‘Anjos na Terra’ foi o trabalho que catapultou Mr. Dheo para o coração dos profissionais de saúde. Em homenagem àqueles que na linha da frente sofreram com “excesso de carga horária e remuneração desadequada”, o artista pintou um mural que representa a destruição do vírus e que deu alento a todos os que por ele passaram.
Dado o contexto de pandemia, incerteza e desgaste dos profissionais de saúde, tornou-se imperativo a produção deste trabalho?
Sim, esse foi exatamente o mote. Vivi de perto – apesar de até ao momento ter tido a sorte de não ter sido infectado – a realidade de quem teve Covid-19 e sobretudo de quem contraiu o vírus como trabalhador da área da saúde. O sofrimento, o desgaste, a incerteza, mas também a força, as capacidades quase sobre humanas e o carinho e cuidado com os demais. Foi uma chamada de atenção para a sua situação profissional, de excesso de carga horária e de remuneração que a meu ver não é compatível com o seu mérito, mas sobretudo uma homenagem a todos os que estiveram e continuam na linha da frente durante esta pandemia.
A ideia já estava definida desde o início ou foi sendo trabalhada?
A ideia já estava formada mas coberta com uma névoa, ou seja, visualmente ainda não tinha definido como iria passar a mensagem que pretendia. Durante uma primeira pintura na mesma fábrica, vi uma parede desgastada, com um buraco no meio, e de imediato surgiu o conceito de colocar uma enfermeira com um bastão a destruir o vírus. Depois, foi tirar as fotografias de acordo com a expressão corporal e a proporção que pretendia e executar.
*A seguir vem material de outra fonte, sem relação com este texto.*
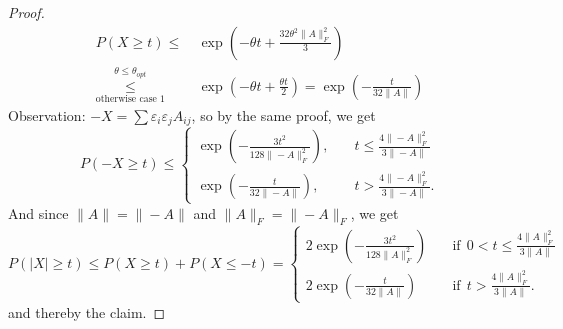 \begin{theorem}
\begin{proof}
\begin{equation*}
\begin{split}
P(X\geq t) \leq \ & \exp\left(
-\theta t + \frac{32 \theta^2 \|A\|_F^2}{3}
\right) \\
\underset{\text{otherwise case 1}}{\overset{\theta\leq\theta_{opt}}{\leq}} \  &
\exp \left(
-\theta t + \frac{\theta t}{2} 
\right)
= \exp\left(-\frac{t}{32\|A\|}\right)
\end{split}
\end{equation*}
Observation: $-X = \sum \varepsilon_i \varepsilon_j A_{ij}$, so by the same proof, we get $$P(-X \geq t) \leq \begin{cases}
\exp	\left( - \frac{3t^2}{128\|-A\|_F^2} \right), \quad & t\leq  \frac{4\|-A\|_F^2}{3\|-A\|}  \\
\exp\left(	- \frac{t}{32\|-A\|}		\right),\quad &t > \frac{4\|-A\|_F^2}{3\|-A\|}.
\end{cases}$$
And since $\|A\|=\|-A\|$ and $\|A\|_F = \|-A\|_F$, we get
\begin{equation*}
P(|X|\geq t) \leq 
P(X\geq t) + P(X \leq -t)=
\begin{cases}
2 \exp \left(-
\frac{3t^2}{128\|A\|_F^2}
\right) \quad &\text{if}\ \  0<t\leq \frac{4\|A\|_F^2}{3\|A\|}\\
2\exp \left(
- \frac{t}{32\|A\|}
\right) \quad & \text{if}\ \   t > \frac{4\|A\|_F^2}{3\|A\|}.
\end{cases}
\end{equation*}
and thereby the claim.
\end{proof}
\end{theorem}
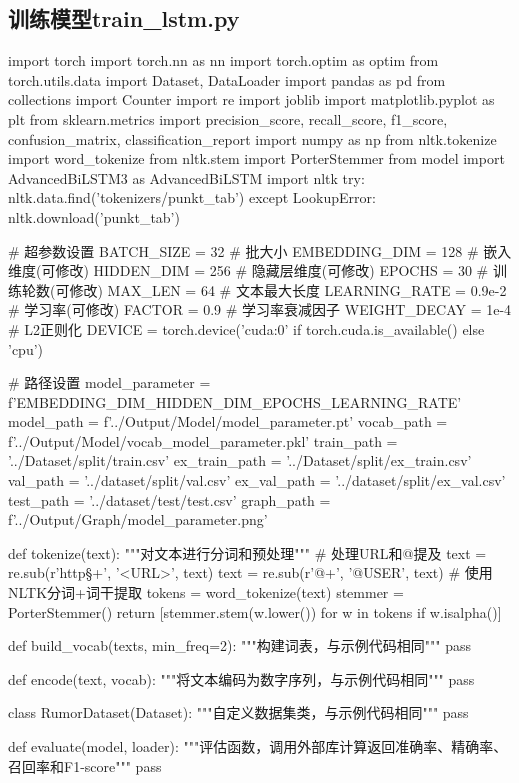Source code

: \subsection{训练模型train\_lstm.py}
\begin{codeblock}[language=Python]
import torch
import torch.nn as nn
import torch.optim as optim
from torch.utils.data import Dataset, DataLoader
import pandas as pd
from collections import Counter
import re
import joblib
import matplotlib.pyplot as plt
from sklearn.metrics import precision_score, recall_score, f1_score, confusion_matrix, classification_report
import numpy as np
from nltk.tokenize import word_tokenize
from nltk.stem import PorterStemmer
from model import AdvancedBiLSTM3 as AdvancedBiLSTM
import nltk
try:
    nltk.data.find('tokenizers/punkt_tab')
except LookupError:
    nltk.download('punkt_tab')

# 超参数设置
BATCH_SIZE = 32         # 批大小
EMBEDDING_DIM = 128     # 嵌入维度(可修改)
HIDDEN_DIM = 256        # 隐藏层维度(可修改)
EPOCHS = 30             # 训练轮数(可修改)
MAX_LEN = 64            # 文本最大长度
LEARNING_RATE = 0.9e-2  # 学习率(可修改)
FACTOR = 0.9            # 学习率衰减因子
WEIGHT_DECAY = 1e-4     # L2正则化
DEVICE = torch.device('cuda:0' if torch.cuda.is_available() else 'cpu') 

# 路径设置
model_parameter = f'{EMBEDDING_DIM}_{HIDDEN_DIM}_{EPOCHS}_{LEARNING_RATE}'
model_path = f'../Output/Model/{model_parameter}.pt'
vocab_path = f'../Output/Model/vocab_{model_parameter}.pkl'
train_path = '../Dataset/split/train.csv'
ex_train_path = '../Dataset/split/ex_train.csv'
val_path = '../dataset/split/val.csv'
ex_val_path = '../dataset/split/ex_val.csv'
test_path = '../dataset/test/test.csv'
graph_path = f'../Output/Graph/{model_parameter}.png'

def tokenize(text):
    """对文本进行分词和预处理"""
    # 处理URL和@提及
    text = re.sub(r'http\S+', '<URL>', text)
    text = re.sub(r'@\w+', '@USER', text)
    # 使用NLTK分词+词干提取
    tokens = word_tokenize(text)
    stemmer = PorterStemmer()
    return [stemmer.stem(w.lower()) for w in tokens if w.isalpha()]

def build_vocab(texts, min_freq=2):
    """构建词表，与示例代码相同"""
    pass

def encode(text, vocab):
    """将文本编码为数字序列，与示例代码相同"""
    pass

class RumorDataset(Dataset):
    """自定义数据集类，与示例代码相同"""
    pass
    
def evaluate(model, loader):
    """评估函数，调用外部库计算返回准确率、精确率、召回率和F1-score"""
    pass


\end{codeblock}
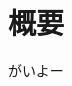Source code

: \documentclass[../main.tex]{subfiles}
\begin{document}
\chapter*{概要}\label{sec:abstract}
がいよー
\end{document}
Qual foi o feedback recebido dos profissionais de saúde que tiveram oportunidade de ver o trabalho?
Acho que ao longo da minha carreira vivi muitas coisas bonitas e tive reacções fantásticas ao que faço, mas este foi provavelmente o trabalho em que mais me senti acarinhado por tanta gente. Recebi milhares de mensagens de gratidão quando, no fundo, a gratidão era para com todos eles, o que é curioso. Como artista, muitas vezes não penso no outro lado, nesse feedback, na dimensão ou não que o trabalho vai ganhar depois de o fazer. E este foi mais um caso em que pintei algo que sentia e queria sem imaginar o que aconteceria como consequência. É sem dúvida um carinho pelo qual estarei eternamente grato.
Qual a mensagem que gostaria de transmitir às pessoas com este trabalho?
Podemos ver isto de uma perspectiva muito simples, de um rapaz que saiu de casa, em plena pandemia, e foi pintar para uma fábrica abandonada, como fazia quando era miúdo há 15 ou 20 anos. Com algumas latas, numa freguesia longe do centro em Vila Nova de Gaia, criou um trabalho imaginado na sua cabeça, com investimento pessoal, sem qualquer tipo de apoio ou mecenas, e conseguiu chegar a todo o mundo. É um exemplo para que qualquer outro miúdo, em qualquer outra área, acredite nele próprio. Dependemos apenas de nós para marcar a diferença em alguma coisa ou na vida de alguém.